If you allow epsilon transitions (that don't output a letter), that's fine:
if A ->epsilon B in the first NFA, then for every state (A,Y) you reach, add the arc (A,Y) ->epsilon (B,Y) and similarly for epsilons in the second-position NFA.
Epsilon transitions are useful (but not necessary) in taking the union of two NFAs when translating a regexp to an NFA; whenever you have alternation regexp1|regexp2|regexp3, you take the union: an NFA whose start state has an epsilon transition to each of the NFAs representing the regexps in the alternation.
Deciding emptiness for an NFA is easy: if you ever reach a final state in doing a depth-first-search from the start state, it's not empty.

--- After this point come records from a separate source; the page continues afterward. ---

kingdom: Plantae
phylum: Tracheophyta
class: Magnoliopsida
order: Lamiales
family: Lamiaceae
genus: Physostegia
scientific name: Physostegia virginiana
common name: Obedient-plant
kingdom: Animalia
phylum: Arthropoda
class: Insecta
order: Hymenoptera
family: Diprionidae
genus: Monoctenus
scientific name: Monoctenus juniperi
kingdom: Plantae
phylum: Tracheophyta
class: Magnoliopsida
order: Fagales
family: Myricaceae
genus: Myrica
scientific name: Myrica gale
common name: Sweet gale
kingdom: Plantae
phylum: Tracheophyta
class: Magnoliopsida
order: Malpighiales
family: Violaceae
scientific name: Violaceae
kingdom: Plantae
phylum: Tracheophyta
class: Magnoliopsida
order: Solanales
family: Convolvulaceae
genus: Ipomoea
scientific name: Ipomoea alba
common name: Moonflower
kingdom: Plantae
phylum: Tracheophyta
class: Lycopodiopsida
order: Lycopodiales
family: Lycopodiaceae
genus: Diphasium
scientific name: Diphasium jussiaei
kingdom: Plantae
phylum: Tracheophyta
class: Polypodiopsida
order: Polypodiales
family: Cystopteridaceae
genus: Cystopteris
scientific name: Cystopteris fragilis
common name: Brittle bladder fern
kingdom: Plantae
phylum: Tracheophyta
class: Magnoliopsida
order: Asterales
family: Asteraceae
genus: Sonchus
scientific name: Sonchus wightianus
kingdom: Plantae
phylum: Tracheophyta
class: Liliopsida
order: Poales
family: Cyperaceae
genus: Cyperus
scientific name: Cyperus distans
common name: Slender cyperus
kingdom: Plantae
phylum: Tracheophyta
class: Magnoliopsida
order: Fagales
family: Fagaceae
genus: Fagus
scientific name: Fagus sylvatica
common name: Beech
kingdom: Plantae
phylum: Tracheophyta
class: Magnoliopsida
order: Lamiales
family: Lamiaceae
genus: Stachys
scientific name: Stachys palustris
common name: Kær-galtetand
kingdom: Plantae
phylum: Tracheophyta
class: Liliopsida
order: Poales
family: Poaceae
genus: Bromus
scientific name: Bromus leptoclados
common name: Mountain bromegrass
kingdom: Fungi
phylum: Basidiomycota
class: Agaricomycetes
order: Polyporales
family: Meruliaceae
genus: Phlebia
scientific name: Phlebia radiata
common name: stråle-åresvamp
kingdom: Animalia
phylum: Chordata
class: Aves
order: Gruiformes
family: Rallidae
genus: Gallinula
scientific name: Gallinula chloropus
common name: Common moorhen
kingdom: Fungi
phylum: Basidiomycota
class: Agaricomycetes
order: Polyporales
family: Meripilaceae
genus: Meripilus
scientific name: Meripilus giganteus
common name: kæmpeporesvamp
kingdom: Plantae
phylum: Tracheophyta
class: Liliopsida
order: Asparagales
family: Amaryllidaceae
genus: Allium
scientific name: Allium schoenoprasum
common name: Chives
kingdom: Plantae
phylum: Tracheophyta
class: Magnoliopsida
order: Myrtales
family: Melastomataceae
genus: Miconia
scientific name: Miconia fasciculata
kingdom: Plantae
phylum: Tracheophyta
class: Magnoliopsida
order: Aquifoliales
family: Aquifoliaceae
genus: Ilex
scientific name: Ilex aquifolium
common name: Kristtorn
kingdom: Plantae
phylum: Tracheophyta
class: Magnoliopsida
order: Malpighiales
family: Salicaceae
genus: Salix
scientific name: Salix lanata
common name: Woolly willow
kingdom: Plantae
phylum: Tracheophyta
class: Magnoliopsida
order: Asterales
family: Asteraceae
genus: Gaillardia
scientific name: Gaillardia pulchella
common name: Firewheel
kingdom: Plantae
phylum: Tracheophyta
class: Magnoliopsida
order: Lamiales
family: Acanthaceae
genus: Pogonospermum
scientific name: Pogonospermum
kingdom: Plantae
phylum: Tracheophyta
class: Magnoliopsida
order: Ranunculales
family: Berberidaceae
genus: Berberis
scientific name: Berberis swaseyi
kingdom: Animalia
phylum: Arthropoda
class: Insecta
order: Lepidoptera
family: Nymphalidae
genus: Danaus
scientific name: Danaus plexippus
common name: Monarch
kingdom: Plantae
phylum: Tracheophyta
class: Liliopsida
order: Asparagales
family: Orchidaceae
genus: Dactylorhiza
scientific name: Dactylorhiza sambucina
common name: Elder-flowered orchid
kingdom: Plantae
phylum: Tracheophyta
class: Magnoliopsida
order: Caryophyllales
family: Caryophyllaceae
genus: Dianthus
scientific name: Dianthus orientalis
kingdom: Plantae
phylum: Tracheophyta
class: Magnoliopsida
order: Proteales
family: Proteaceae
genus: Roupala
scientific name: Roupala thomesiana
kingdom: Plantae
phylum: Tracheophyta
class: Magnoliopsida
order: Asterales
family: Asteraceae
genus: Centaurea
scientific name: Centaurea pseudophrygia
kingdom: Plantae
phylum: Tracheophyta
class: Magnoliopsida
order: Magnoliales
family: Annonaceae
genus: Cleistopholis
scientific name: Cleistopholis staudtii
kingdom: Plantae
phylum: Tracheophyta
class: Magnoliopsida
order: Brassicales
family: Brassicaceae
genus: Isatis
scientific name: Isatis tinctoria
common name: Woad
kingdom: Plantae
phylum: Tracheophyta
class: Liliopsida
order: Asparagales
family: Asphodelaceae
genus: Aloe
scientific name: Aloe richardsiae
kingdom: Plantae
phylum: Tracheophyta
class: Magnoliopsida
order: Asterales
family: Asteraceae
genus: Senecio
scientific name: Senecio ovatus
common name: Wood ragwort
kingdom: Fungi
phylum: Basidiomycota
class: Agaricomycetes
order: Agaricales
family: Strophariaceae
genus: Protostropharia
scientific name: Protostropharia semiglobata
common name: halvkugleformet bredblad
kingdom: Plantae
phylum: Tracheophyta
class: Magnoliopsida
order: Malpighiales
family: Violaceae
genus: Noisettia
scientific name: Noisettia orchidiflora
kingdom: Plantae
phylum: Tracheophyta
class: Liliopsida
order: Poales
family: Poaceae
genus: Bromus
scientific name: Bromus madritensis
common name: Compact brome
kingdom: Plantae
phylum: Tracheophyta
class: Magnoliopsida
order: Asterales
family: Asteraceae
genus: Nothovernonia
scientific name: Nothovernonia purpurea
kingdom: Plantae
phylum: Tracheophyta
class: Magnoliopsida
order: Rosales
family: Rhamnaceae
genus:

This NFA-intersection is similar to finite state transducer composition (a transducer is an NFA that outputs pairs of symbols, that are concatenated pairwise to match both an input and output string, or to transform a given input to an output).
This regex inverter (written using pyparsing) works with a limited subset of re syntax (no * or + allowed, for instance) - you could invert two re's into two sets, and then look for a set intersection.
In theory, the problem you describe is impossible.
In practice, if you have a manageable number of regular expressions that use a limited subset or of regexp syntax, and/or a limited selection of strings that can be used to match against the container of regular expressions, you might be able to solve it.
Assuming you're not trying to solve the abstract general case, there might be something you can do to solve a practical application. Perhaps if you provided a representative sample of the regexps, and described the strings you'd be matching with, a heuristic could be created to solve the problem.